The command to honor your parents doesn’t end when you become an adult

1 Timothy 5:4
1 Timothy 5:4 NKJV
But if any widow has children or grandchildren, let them first learn to show piety at home and to repay their parents; for this is good and acceptable before God.
Our parents are ours to honor for as long as we live.
As our parents age and need assistance, the children are the first who should provide. It is their responsibility first.
Our parents cared for and provided for us as we grew, and at some point the tables will be turned, and it’ll be our turn.
But the honor doesn’t end at the death of a parent. Even after they pass, we should still honor and respect them.
We should not disrespect them by speaking badly of them even after they’ve left this earth.
So, while we may see this commandment as applying to children, in reality it is a lifelong command.
V.4
For all of the instructions for children to obey, the relationship is not one-sided. Parents (fathers) have responsibilities too.
Just a note, by addressing this to fathers, Paul is underscoring their leadership role in the family. Sadly, it’s a role that many men have abandoned today.
First, Fathers are told not to “Provoke your children to anger”.
This would refer to excessively harsh discipline, abuse of authority, unfairness, condemnation, etc.
Unreasonable demands will only bring discouragement to the child.

Parents must not be too harsh

Colossians 3:21
Colossians 3:21 NKJV
Fathers, do not provoke your children, lest they become discouraged.
Once again, the Gospel introduced a revolutionary element into the role of parenting. It insisted that the feelings of the child must be taken into account. This was unheard of back then.
This is followed up by the second part of the command to “Bring them up in the discipline and instruction of the Lord”.
Training (bring up) is a good word for this, because training requires instruction followed by discipline or compassion and encouragement, as the situation demands.
This is yet another command which has a promise tied to it.
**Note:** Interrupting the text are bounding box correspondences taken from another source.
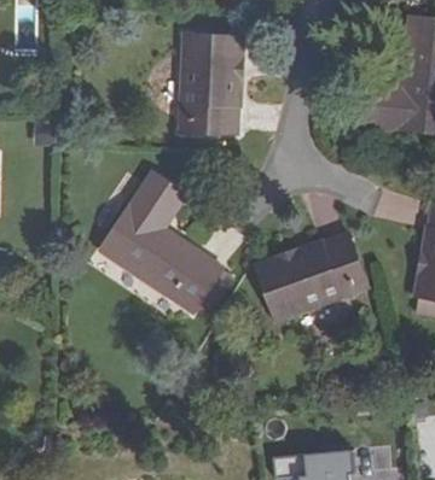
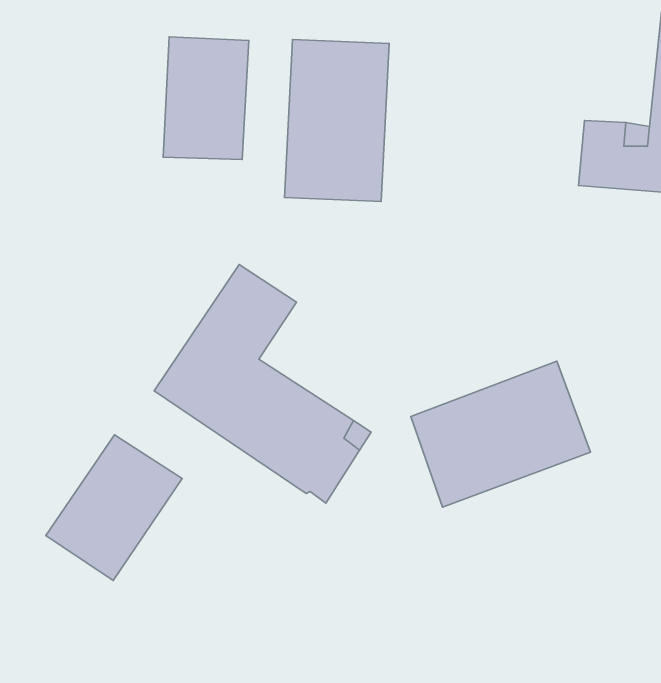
building: none -> [163,37,249,159]
building: none -> [46,435,182,581]

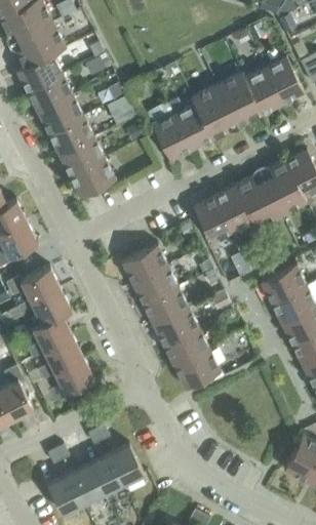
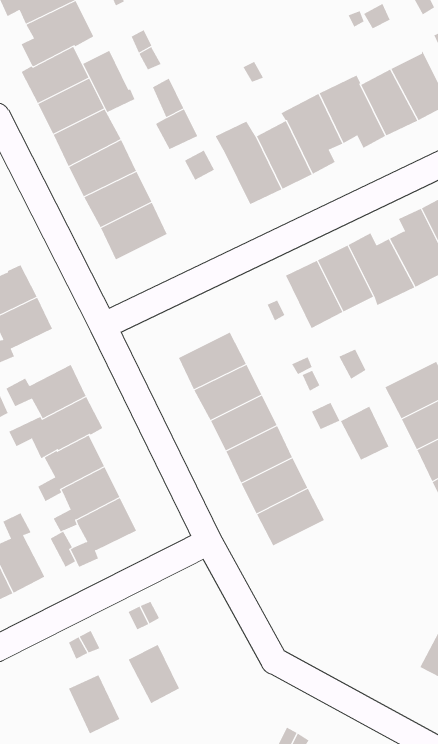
building: none -> [83,49,135,113]
building: none -> [340,406,389,460]
building: [108,443,143,483] -> none
building: [68,463,103,503] -> none

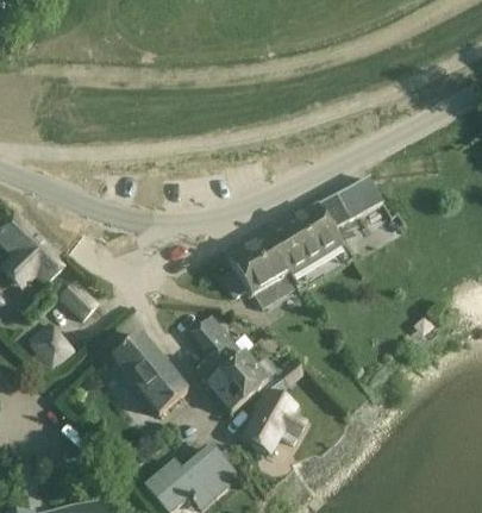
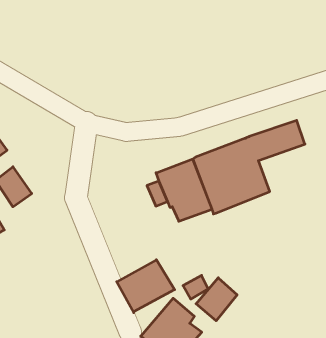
building: [189,315,244,383] -> none
building: [112,333,186,413] -> none
building: none -> [196,278,237,321]

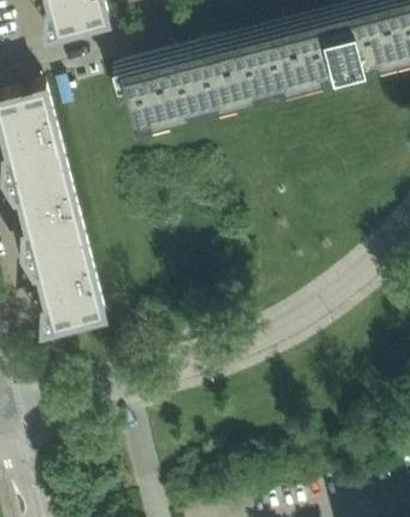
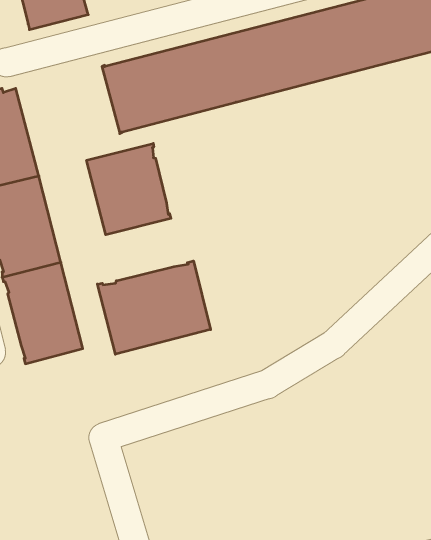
building: none -> [87,143,171,235]
building: none -> [97,261,211,354]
Another command with promise

Proverbs 22:6
Proverbs 22:6 NKJV
Train up a child in the way he should go, And when he is old he will not depart from it.
At some point, at least, the training will kick in if we do it in the proper way, in the “Discipline and instruction of the Lord”.
Children, if left to themselves, will be rebellious. They require corrective discipline from the parents, to keep them on the right path. This is no different then how God Chastises us.

God disciplines His children

Proverbs 3:11-12
Proverbs 3:11–12 NKJV
My son, do not despise the chastening of the Lord, Nor detest His correction; For whom the Lord loves He corrects, Just as a father the son in whom he delights.
Job 5:17
Job 5:17 NKJV
“Behold, happy is the man whom God corrects; Therefore do not despise the chastening of the Almighty.
A parent who loves their child will chastise (correct) them, and they will be better off for it.
Further, they must be instructed in the Word of God, and this requires discipline on their part. They will need to develope disciplines such as self-control, patience, etc.
The child is obligated to obey, but the parent’s responsibility is arguably more difficult then the child’s.
In the end, the purpose of parental discipline is to help a child to learn, mature, and grow closer to Christ.
Remember, we cannot teach what we do not know. You don’t need to be a Bible scholar, but you do need to know Christ.
Romans 10:9 NKJV
that if you confess with your mouth the Lord Jesus and believe in your heart that God has raised Him from the dead, you will be saved.